For information on the localization of error and warning messages, go to the topic below, Change the text displayed for a specific language.
See also:
messages.<locale>.properties file
Web Determinations allows the accepted input and output format(s) of Date, DateTime, Currency and Number attributes to be specified on a per locale basis using its default formatter. The relevant configuration properties are located in the message.properties file.
It is imperative that all localized files are saved with UTF-8 encoding. Failure to do this will cause errors when the properties located in non-UTF-8 encoded files are loaded and retrieved.
The two letter ISO 693-1 code is used to identify any supported language. Where there is the need to support multiple variations of any given language, this may be followed by the two letter ISO 3166-1 country code separated by a hyphen.

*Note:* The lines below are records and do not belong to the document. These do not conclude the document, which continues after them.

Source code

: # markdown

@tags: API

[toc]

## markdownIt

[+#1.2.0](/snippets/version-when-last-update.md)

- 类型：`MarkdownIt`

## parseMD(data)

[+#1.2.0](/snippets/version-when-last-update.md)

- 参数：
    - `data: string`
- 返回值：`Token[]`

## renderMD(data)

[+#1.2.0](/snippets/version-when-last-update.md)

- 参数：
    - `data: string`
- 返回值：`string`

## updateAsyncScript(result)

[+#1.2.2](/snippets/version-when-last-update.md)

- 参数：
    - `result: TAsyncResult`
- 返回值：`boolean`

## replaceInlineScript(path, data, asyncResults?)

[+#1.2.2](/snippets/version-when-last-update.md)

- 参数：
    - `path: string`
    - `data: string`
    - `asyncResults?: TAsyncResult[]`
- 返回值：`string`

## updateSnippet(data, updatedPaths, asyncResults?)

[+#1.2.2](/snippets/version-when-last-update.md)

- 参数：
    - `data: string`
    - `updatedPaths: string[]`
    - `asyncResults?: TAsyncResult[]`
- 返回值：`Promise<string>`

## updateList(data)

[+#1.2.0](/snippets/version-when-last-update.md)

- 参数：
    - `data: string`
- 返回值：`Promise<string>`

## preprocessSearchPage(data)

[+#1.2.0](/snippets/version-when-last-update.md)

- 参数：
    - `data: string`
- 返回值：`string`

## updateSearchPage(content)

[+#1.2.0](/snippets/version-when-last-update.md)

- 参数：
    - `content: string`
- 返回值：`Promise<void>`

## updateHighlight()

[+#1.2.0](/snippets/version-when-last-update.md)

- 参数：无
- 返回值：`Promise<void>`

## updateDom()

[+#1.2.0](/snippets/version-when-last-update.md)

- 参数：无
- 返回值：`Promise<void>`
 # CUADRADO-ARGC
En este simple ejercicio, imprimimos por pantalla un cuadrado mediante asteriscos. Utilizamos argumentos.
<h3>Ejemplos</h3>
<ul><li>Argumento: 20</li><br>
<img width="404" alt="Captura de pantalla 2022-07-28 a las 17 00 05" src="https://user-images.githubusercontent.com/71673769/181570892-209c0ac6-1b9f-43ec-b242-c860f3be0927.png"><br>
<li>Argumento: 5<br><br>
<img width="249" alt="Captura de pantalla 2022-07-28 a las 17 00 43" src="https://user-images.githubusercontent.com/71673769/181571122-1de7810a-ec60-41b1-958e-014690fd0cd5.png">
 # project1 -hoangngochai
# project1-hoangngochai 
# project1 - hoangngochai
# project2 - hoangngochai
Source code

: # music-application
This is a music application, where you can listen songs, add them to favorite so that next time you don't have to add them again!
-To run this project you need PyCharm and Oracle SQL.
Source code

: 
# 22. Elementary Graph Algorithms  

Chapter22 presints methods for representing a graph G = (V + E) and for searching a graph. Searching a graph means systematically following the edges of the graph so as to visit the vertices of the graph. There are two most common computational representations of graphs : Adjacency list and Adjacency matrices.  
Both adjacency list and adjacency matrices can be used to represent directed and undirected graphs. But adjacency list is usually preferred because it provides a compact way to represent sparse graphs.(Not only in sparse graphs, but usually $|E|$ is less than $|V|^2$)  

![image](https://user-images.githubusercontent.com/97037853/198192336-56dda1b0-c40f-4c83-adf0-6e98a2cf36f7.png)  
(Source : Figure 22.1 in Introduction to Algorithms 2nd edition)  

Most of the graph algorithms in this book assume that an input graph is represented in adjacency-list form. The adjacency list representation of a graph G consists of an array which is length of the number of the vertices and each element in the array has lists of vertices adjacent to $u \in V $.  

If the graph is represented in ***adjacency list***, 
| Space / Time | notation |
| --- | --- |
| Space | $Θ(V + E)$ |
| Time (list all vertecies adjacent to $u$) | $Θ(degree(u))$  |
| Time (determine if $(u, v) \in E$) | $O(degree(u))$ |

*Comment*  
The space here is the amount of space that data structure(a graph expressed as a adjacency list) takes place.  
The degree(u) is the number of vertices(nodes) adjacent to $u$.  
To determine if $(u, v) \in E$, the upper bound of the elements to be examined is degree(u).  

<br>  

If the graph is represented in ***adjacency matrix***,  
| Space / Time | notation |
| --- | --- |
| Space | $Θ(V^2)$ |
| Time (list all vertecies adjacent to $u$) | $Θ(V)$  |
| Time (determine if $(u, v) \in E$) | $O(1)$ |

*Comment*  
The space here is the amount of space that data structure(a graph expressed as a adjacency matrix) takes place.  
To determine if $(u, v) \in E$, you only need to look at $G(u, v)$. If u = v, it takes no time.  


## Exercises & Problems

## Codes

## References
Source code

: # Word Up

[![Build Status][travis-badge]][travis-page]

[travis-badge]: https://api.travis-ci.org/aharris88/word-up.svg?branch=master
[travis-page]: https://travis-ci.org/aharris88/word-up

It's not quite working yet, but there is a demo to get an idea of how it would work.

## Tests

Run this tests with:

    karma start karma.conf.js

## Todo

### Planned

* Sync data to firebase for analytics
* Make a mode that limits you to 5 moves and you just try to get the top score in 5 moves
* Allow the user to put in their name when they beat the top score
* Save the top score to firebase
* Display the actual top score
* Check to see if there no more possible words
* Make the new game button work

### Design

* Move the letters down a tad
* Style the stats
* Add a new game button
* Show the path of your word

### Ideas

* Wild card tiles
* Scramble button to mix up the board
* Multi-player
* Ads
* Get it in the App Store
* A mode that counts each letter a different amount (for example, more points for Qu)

Out of the box we provide localizations for the following languages:
Language Locale Code Arabic (Saudi Arabia) ar Chinese (Simplified) zh-CN Chinese (Traditional) zh-HK Czech cs Danish da Dutch nl English (American) en English (Great Britain) en-GB Finnish fi French fr German de Hebrew he Italian it Japanese ja Korean ko Polish pl Portuguese (Brazilian) pt-BR Portuguese (European) pt-PT Russian ru Spanish (Modern) es Swedish sv Thai th Turkish tr
Web Determinations provides the ability to change the look and feel of the application on a per locale basis. The appearance of the application is controlled by the appearance properties. By default, Web Determinations only provides one set of appearance properties, however, these can be overridden on a per locale basis by copying the appearance.properties file, changing the name to appearance.<locale>.properties and then editing the property values as required.
Localization of error and warning messages is, for the most part, the responsibility of the Oracle web Determinations platform. Only error and warning messages that implement either com.oracle.web-determinations.engine.data.error.Error or com.oracle.web-determinations.engine.data.error.Warning are localized in Web Determinations; uncaught exceptions and other non-recoverable errors are handled differently.

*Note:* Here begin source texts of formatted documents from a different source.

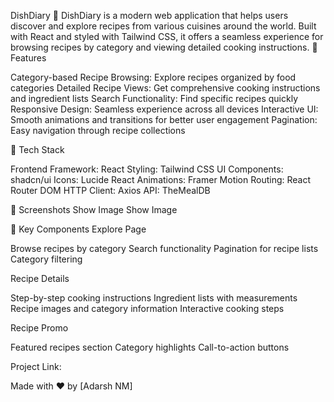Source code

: DishDiary 🍳
DishDiary is a modern web application that helps users discover and explore recipes from various cuisines around the world. Built with React and styled with Tailwind CSS, it offers a seamless experience for browsing recipes by category and viewing detailed cooking instructions.
🌟 Features

Category-based Recipe Browsing: Explore recipes organized by food categories
Detailed Recipe Views: Get comprehensive cooking instructions and ingredient lists
Search Functionality: Find specific recipes quickly
Responsive Design: Seamless experience across all devices
Interactive UI: Smooth animations and transitions for better user engagement
Pagination: Easy navigation through recipe collections

🚀 Tech Stack

Frontend Framework: React
Styling: Tailwind CSS
UI Components: shadcn/ui
Icons: Lucide React
Animations: Framer Motion
Routing: React Router DOM
HTTP Client: Axios
API: TheMealDB

📸 Screenshots
Show Image
Show Image


🔑 Key Components
Explore Page

Browse recipes by category
Search functionality
Pagination for recipe lists
Category filtering

Recipe Details

Step-by-step cooking instructions
Ingredient lists with measurements
Recipe images and category information
Interactive cooking steps

Recipe Promo

Featured recipes section
Category highlights
Call-to-action buttons

Project Link: 

Made with ❤️ by [Adarsh NM]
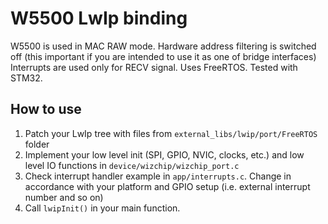 # W5500 LwIp binding #

W5500 is used in MAC RAW mode.
Hardware address filtering is switched off (this important if you are intended to use it as one of bridge interfaces)
Interrupts are used only for RECV signal.
Uses FreeRTOS. Tested with STM32.

## How to use ##

1. Patch your LwIp tree with files from `external_libs/lwip/port/FreeRTOS` folder
2. Implement your low level init (SPI, GPIO, NVIC, clocks, etc.) and low level IO functions in `device/wizchip/wizchip_port.c`
3. Check interrupt handler example in `app/interrupts.c`. Change in accordance with your platform and GPIO setup (i.e. external interrupt number and so on)
4. Call `lwipInit()` in your main function.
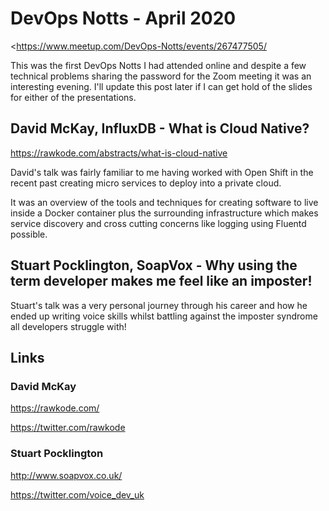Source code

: # DevOps Notts - April 2020

<https://www.meetup.com/DevOps-Notts/events/267477505/

This was the first DevOps Notts I had attended online and despite a few technical problems sharing the password for the Zoom meeting it was an interesting evening. I'll update this post later if I can get hold of the slides for either of the presentations.

## David McKay, InfluxDB - What is Cloud Native?

<https://rawkode.com/abstracts/what-is-cloud-native>

David's talk was fairly familiar to me having worked with Open Shift in the recent past creating micro services to deploy into a private cloud.

It was an overview of the tools and techniques for creating software to live inside a Docker container plus the surrounding infrastructure which makes service discovery and cross cutting concerns like logging using Fluentd possible.

## Stuart Pocklington, SoapVox - Why using the term developer makes me feel like an imposter!

Stuart's talk was a very personal journey through his career and how he ended up writing voice skills whilst battling against the imposter syndrome all developers struggle with!

## Links

### David McKay

<https://rawkode.com/>

<https://twitter.com/rawkode>

### Stuart Pocklington

<http://www.soapvox.co.uk/>

<https://twitter.com/voice_dev_uk>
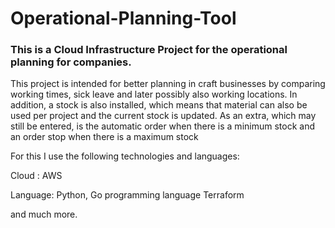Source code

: # Operational-Planning-Tool
### This is a Cloud Infrastructure Project for the operational planning for companies.

This project is intended for better planning in craft businesses by comparing working times, sick leave and later possibly also working locations. In addition, a stock is also installed, which means that material can also be used per project and the current stock is updated. As an extra, which may still be entered, is the automatic order when there is a minimum stock and an order stop when there is a maximum stock

For this I use the following technologies and languages: 

Cloud : AWS 

Language: Python, Go programming language Terraform

and much more. 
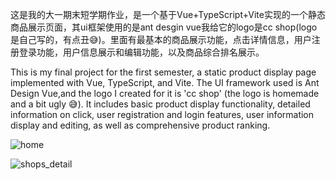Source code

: 这是我的大一期末短学期作业，是一个基于Vue+TypeScript+Vite实现的一个静态商品展示页面，其ui框架使用的是ant desgin vue我给它的logo是cc shop(logo是自己写的，有点丑:sweat_smile:)。里面有最基本的商品展示功能，点击详情信息，用户注册登录功能，用户信息展示和编辑功能，以及商品综合排名展示。

This is my final project for the first semester, a static product display page implemented with Vue, TypeScript, and Vite. The UI framework used is Ant Design Vue,and the logo I created for it is 'cc shop' (the logo is homemade and a bit ugly 😅). It includes basic product display functionality, detailed information on click, user registration and login features, user information display and editing, as well as comprehensive product ranking.

![home](C:\Users\yyn19\Desktop\ccshop\README\image-20240729185336440.png)

![shops_detail](C:\Users\yyn19\Desktop\ccshop\README\image-20240729185445496.png)
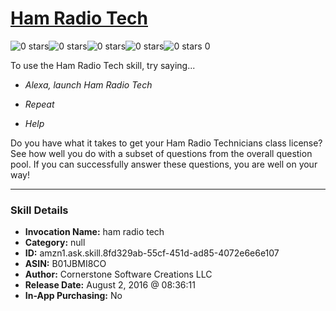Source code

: # [Ham Radio Tech](http://alexa.amazon.com/#skills/amzn1.ask.skill.8fd329ab-55cf-451d-ad85-4072e6e6e107)
![0 stars](../../images/ic_star_border_black_18dp_1x.png)![0 stars](../../images/ic_star_border_black_18dp_1x.png)![0 stars](../../images/ic_star_border_black_18dp_1x.png)![0 stars](../../images/ic_star_border_black_18dp_1x.png)![0 stars](../../images/ic_star_border_black_18dp_1x.png) 0

To use the Ham Radio Tech skill, try saying...

* *Alexa, launch Ham Radio Tech*

* *Repeat*

* *Help*

Do you have what it takes to get your Ham Radio Technicians class license? See how well you do with a subset of questions from the overall question pool. If you can successfully answer these questions, you are well on your way!

***

### Skill Details

* **Invocation Name:** ham radio tech
* **Category:** null
* **ID:** amzn1.ask.skill.8fd329ab-55cf-451d-ad85-4072e6e6e107
* **ASIN:** B01JBMI8CO
* **Author:** Cornerstone Software Creations LLC
* **Release Date:** August 2, 2016 @ 08:36:11
* **In-App Purchasing:** No
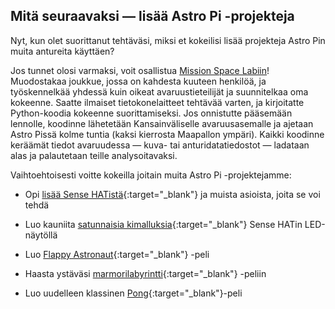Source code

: ## Mitä seuraavaksi — lisää Astro Pi -projekteja

Nyt, kun olet suorittanut tehtäväsi, miksi et kokeilisi lisää projekteja Astro Pin muita antureita käyttäen?

Jos tunnet olosi varmaksi, voit osallistua [Mission Space Labiin](https://astro-pi.org/missions/space-lab/)! Muodostakaa joukkue, jossa on kahdesta kuuteen henkilöä, ja työskennelkää yhdessä kuin oikeat avaruustieteilijät ja suunnitelkaa oma kokeenne. Saatte ilmaiset tietokonelaitteet tehtävää varten, ja kirjoitatte Python-koodia kokeenne suorittamiseksi. Jos onnistutte pääsemään lennolle, koodinne lähetetään Kansainväliselle avaruusasemalle ja ajetaan Astro Pissä kolme tuntia (kaksi kierrosta Maapallon ympäri). Kaikki koodinne keräämät tiedot avaruudessa — kuva- tai anturidatatiedostot — ladataan alas ja palautetaan teille analysoitavaksi.

Vaihtoehtoisesti voitte kokeilla joitain muita Astro Pi -projektejamme:

+ Opi [lisää Sense HATistä](https://projects.raspberrypi.org/en/projects/getting-started-with-the-sense-hat){:target="_blank"} ja muista asioista, joita se voi tehdä

+ Luo kauniita [satunnaisia kimalluksia](https://projects.raspberrypi.org/en/projects/sense-hat-random-sparkles){:target="_blank"} Sense HATin LED-näytöllä

+ Luo [Flappy Astronaut](https://projects.raspberrypi.org/en/projects/flappy-astronaut){:target="_blank"} -peli

+ Haasta ystäväsi [marmorilabyrintti](https://projects.raspberrypi.org/en/projects/sense-hat-marble-maze){:target="_blank"} -peliin

+ Luo uudelleen klassinen [Pong](https://projects.raspberrypi.org/en/projects/sense-hat-pong){:target="_blank"}-peli
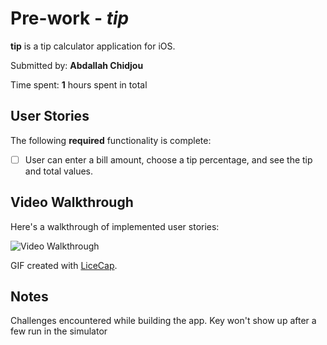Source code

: # Pre-work - *tip*

**tip** is a tip calculator application for iOS.

Submitted by: **Abdallah Chidjou**

Time spent: **1** hours spent in total

## User Stories

The following **required** functionality is complete:

* [ ] User can enter a bill amount, choose a tip percentage, and see the tip and total values.


## Video Walkthrough 

Here's a walkthrough of implemented user stories:

<img src='http://g.recordit.co/J5aWUv2sKg.gif' title='Video Walkthrough' width='' alt='Video Walkthrough' />

GIF created with [LiceCap](https://recordit.co/).

## Notes

Challenges encountered while building the app.
Key won't show up after a few run in the simulator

Within the Oracle Web Determinations platform, localization is performed through the message service which is responsible for loading the correct message bundle for the specified locale and returning the message for the specific error or warning to be localized. The message bundle itself is a properties file called messages.<locale>.properties. The location of this file is specified by the 'messages.path' property in the configuration file.

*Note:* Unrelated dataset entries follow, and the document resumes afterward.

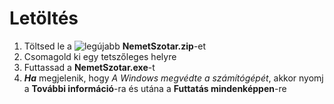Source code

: # Letöltés

1. Töltsed le a ![legújabb](https://github.com/TVince0/Nemet/releases/latest) **NemetSzotar.zip**-et
2. Csomagold ki egy tetszőleges helyre
3. Futtassad a **NemetSzotar.exe**-t
4. ***Ha*** megjelenik, hogy *A Windows megvédte a számítógépét*, akkor nyomj a **További információ**-ra és utána a **Futtatás mindenképpen**-re
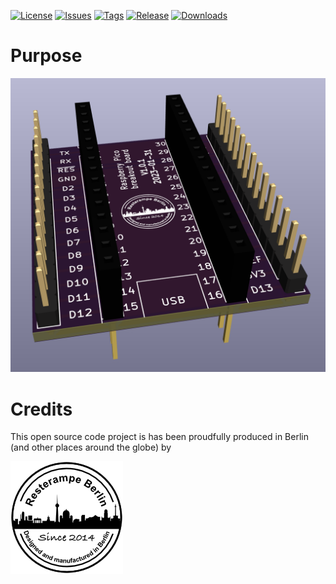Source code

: [![License](https://img.shields.io/badge/License-CC%20BY--NC%204.0-lightgrey.svg)](https://creativecommons.org/licenses/by-nc/4.0/)
[![Issues](https://img.shields.io/github/issues/resterampeberlin/Nano-Breakout)](https://github.com/resterampeberlin/Nano-Breakout/issues)
[![Tags](https://img.shields.io/github/v/tag/resterampeberlin/Nano-Breakout)](https://github.com/resterampeberlin/Nano-Breakout/tags)
[![Release](https://img.shields.io/github/v/release/resterampeberlin/Nano-Breakout)](https://github.com/resterampeberlin/Nano-Breakout.git)
[![Downloads](https://img.shields.io/github/downloads/resterampeberlin/Nano-Breakout/total)](https://github.com/resterampeberlin/Nano-Breakout.git)
              
# Purpose

![PCB](img/Nano-Breakout.png)

# Credits

This open source code project is has been proudfully produced in Berlin (and other places around the globe) by

![Logo](img/Logo180x180.png)

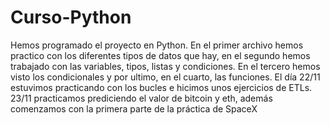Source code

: # Curso-Python
Hemos programado el proyecto en Python.
En el primer archivo hemos practico con los diferentes tipos de datos que hay, en el segundo hemos trabajado con las variables, tipos,
listas y condiciones. En el tercero hemos visto los condicionales y por ultimo, en el cuarto, las funciones.
El día 22/11 estuvimos practicando con los bucles e hicimos unos ejercicios de ETLs.
23/11 practicamos prediciendo el valor de bitcoin y eth, además comenzamos con la primera parte de la práctica de SpaceX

The message service also utilizes the Velocity Templating Engine to allow substitution of current property values in the error message; for example, if you wanted to display the attribute ID and the actual value that was entered in an invalid value error, you could do so by setting your error property as:
AttributeValueError = The value ${message.value} is not valid for attribute ${message.attributeId}
The localization settings for displayed text in Web Determinations are managed in the messages.<locale>.properties file.